• Directions
Extract every line of the records below verbatim, leaving out the pictures.
%%
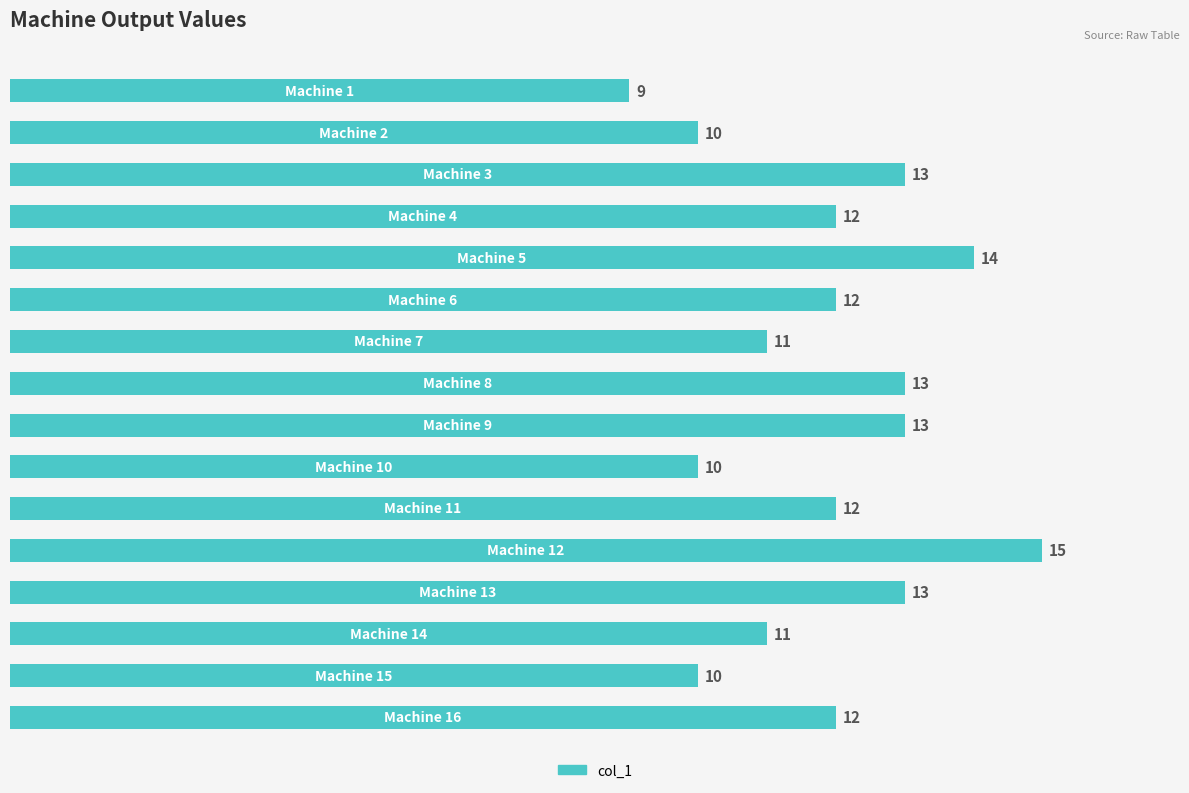

Reading top to bottom, what are all the values shown in this chart?

9	10	13	12	14	12	11	13	13	10	12	15	13	11	10	12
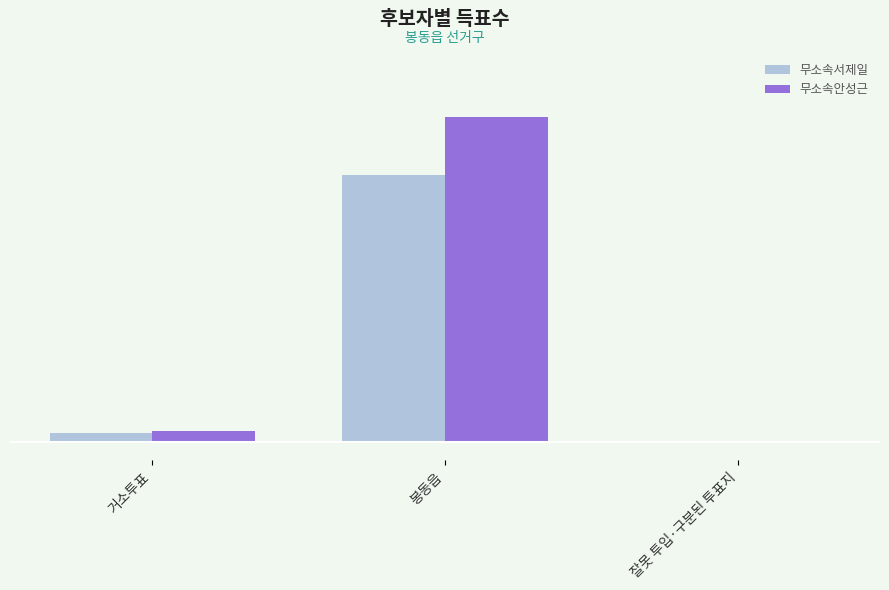

Is the value of 무소속안성근 at 봉동읍 greater than the value of 무소속서제일 at 잘못 투입·구분된 투표지?

Yes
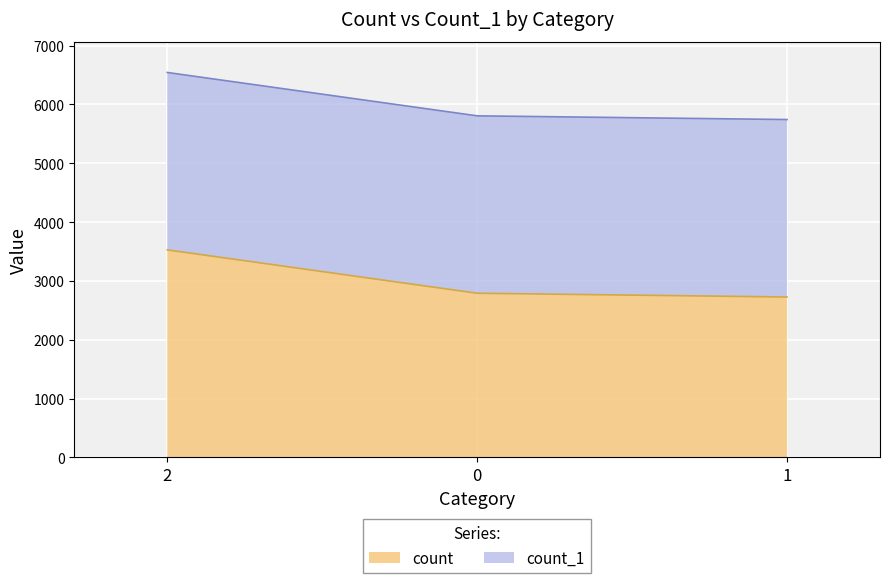

The chart shows a value of 2791 at 0. True or false?

True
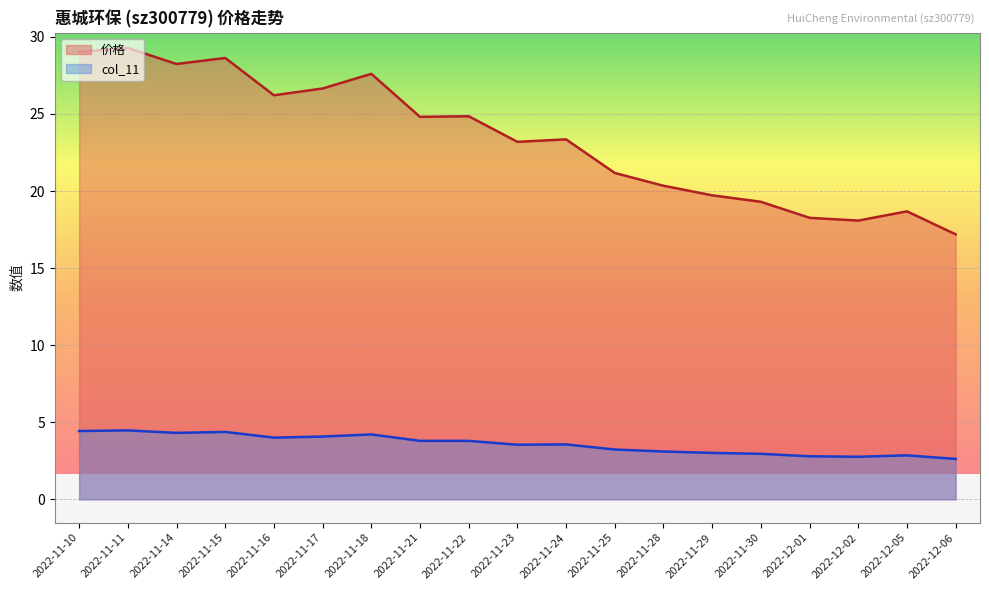

Which label corresponds to the smallest value in the chart?

2022-12-06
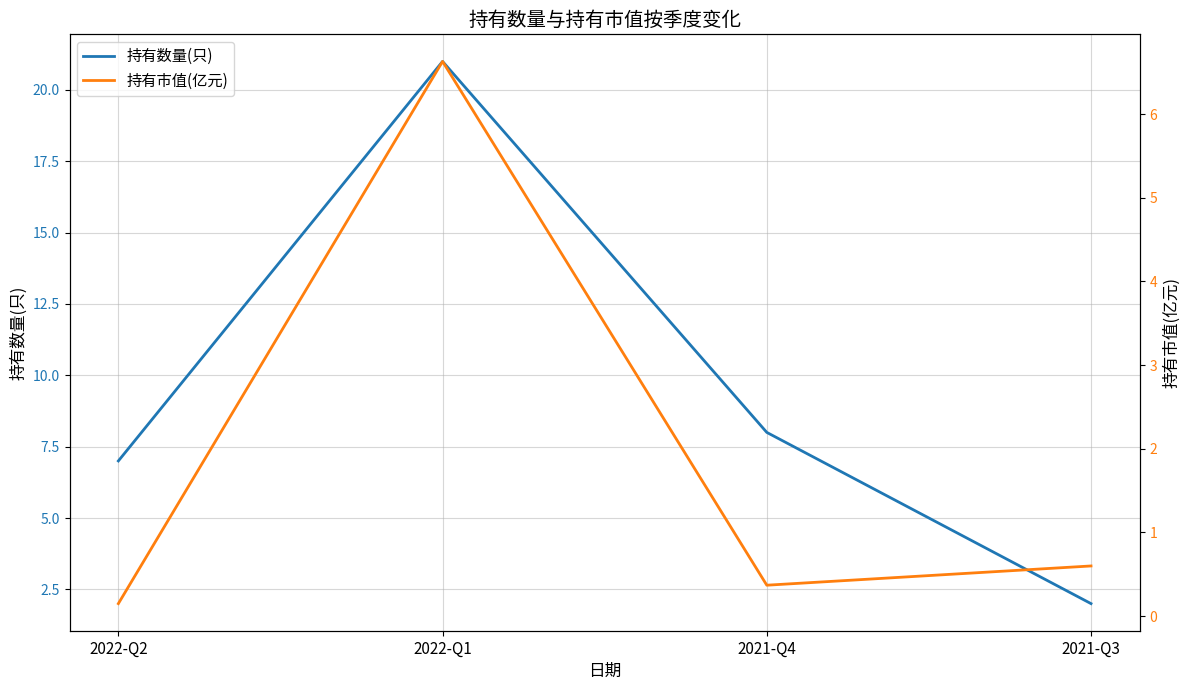

How many lines are shown in the chart?

2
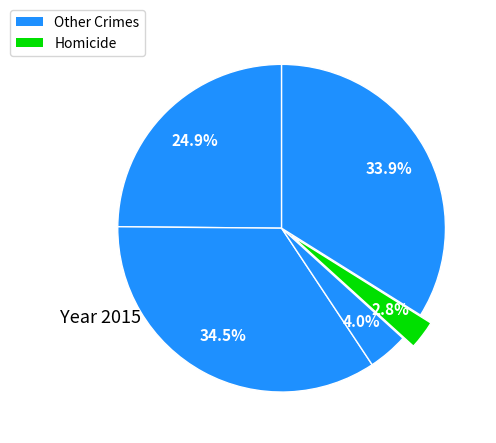

Combined, what portion of the pie is Homicide and Criminal Sexual Assault?

6.8%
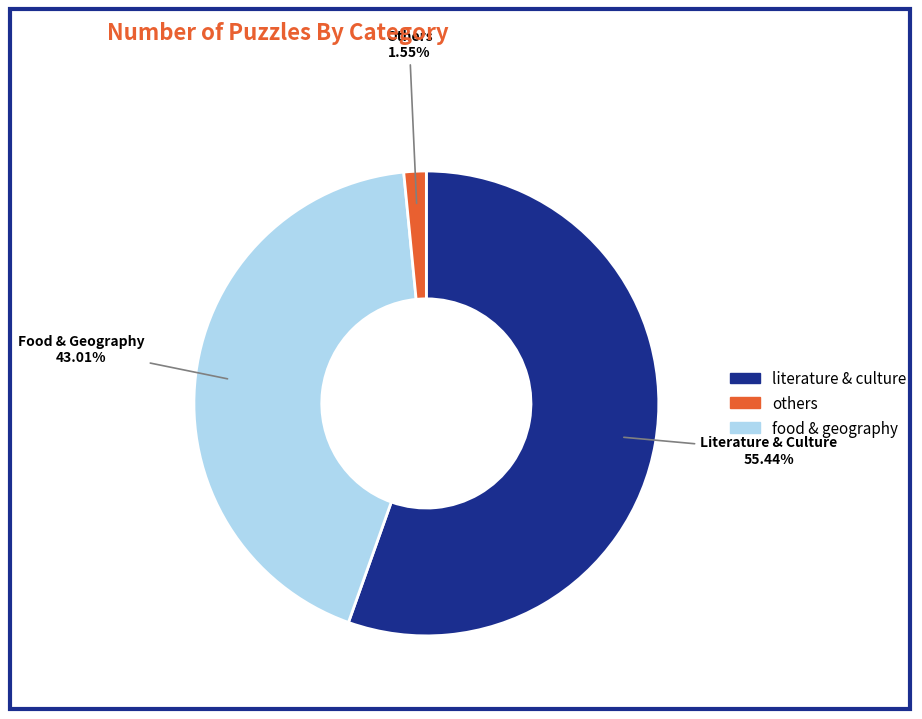

Is there a majority slice in this chart?

Yes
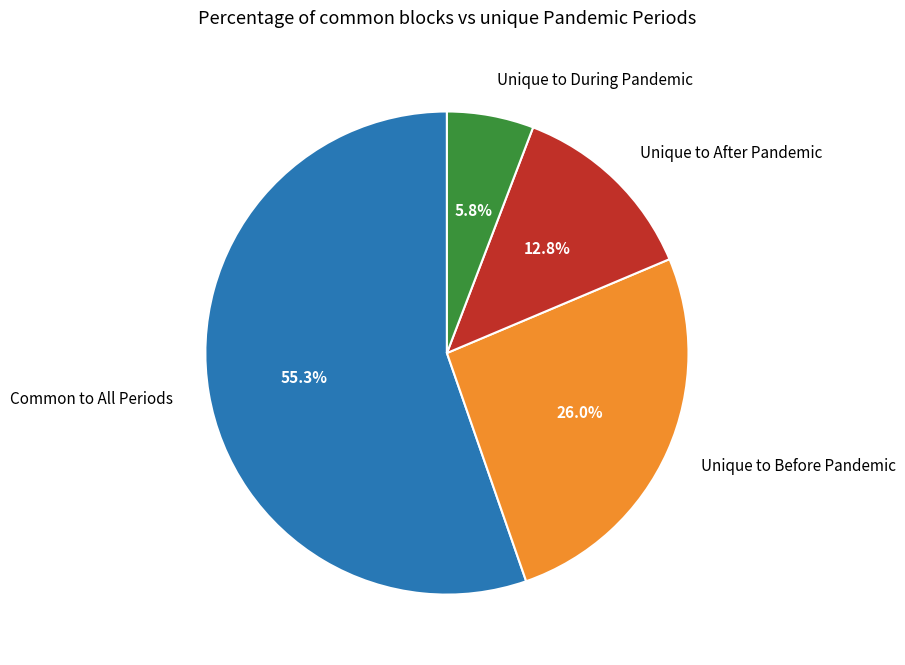

What percentage is NOT represented by Unique to After Pandemic?

87.2%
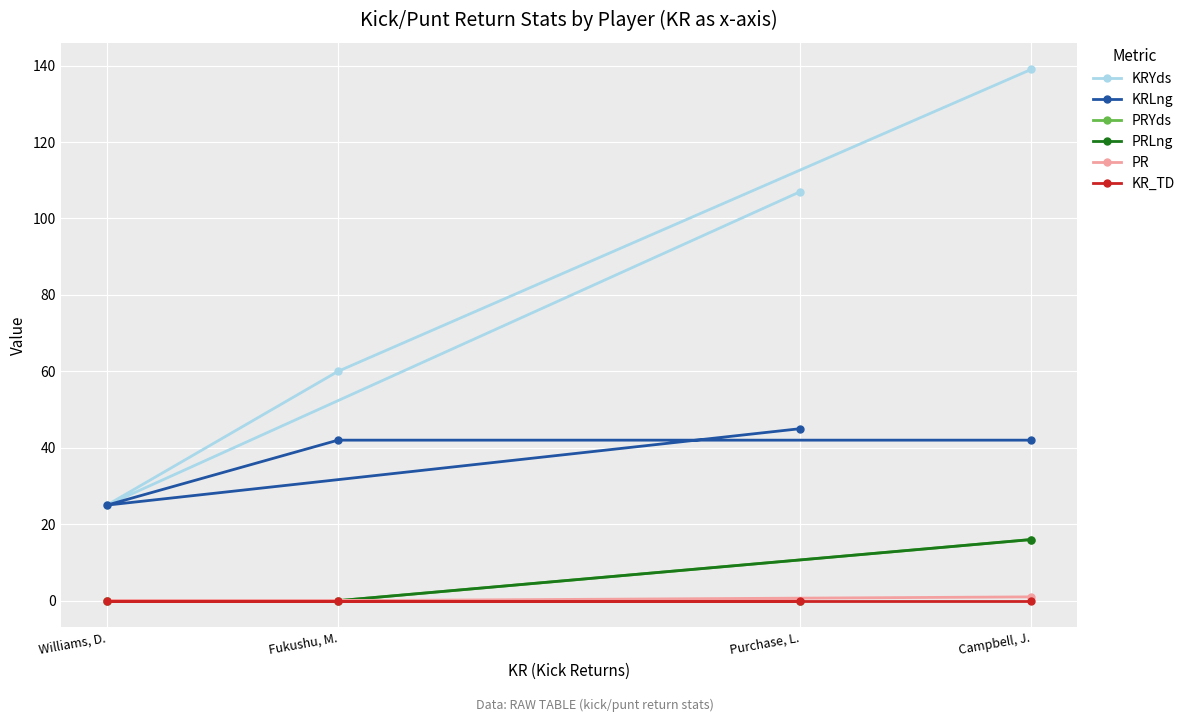

Rank the categories by PR value from highest to lowest.

Campbell, J., Purchase, L., Williams, D., Fukushu, M.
%%
• Solution for this task
Reading top to bottom, what are all the values shown in this chart?

9	10	13	12	14	12	11	13	13	10	12	15	13	11	10	12

Is the value of 무소속안성근 at 봉동읍 greater than the value of 무소속서제일 at 잘못 투입·구분된 투표지?

Yes

The chart shows a value of 2791 at 0. True or false?

True

Which label corresponds to the smallest value in the chart?

2022-12-06

How many lines are shown in the chart?

2

Combined, what portion of the pie is Homicide and Criminal Sexual Assault?

6.8%

Is there a majority slice in this chart?

Yes

What percentage is NOT represented by Unique to After Pandemic?

87.2%

Rank the categories by PR value from highest to lowest.

Campbell, J., Purchase, L., Williams, D., Fukushu, M.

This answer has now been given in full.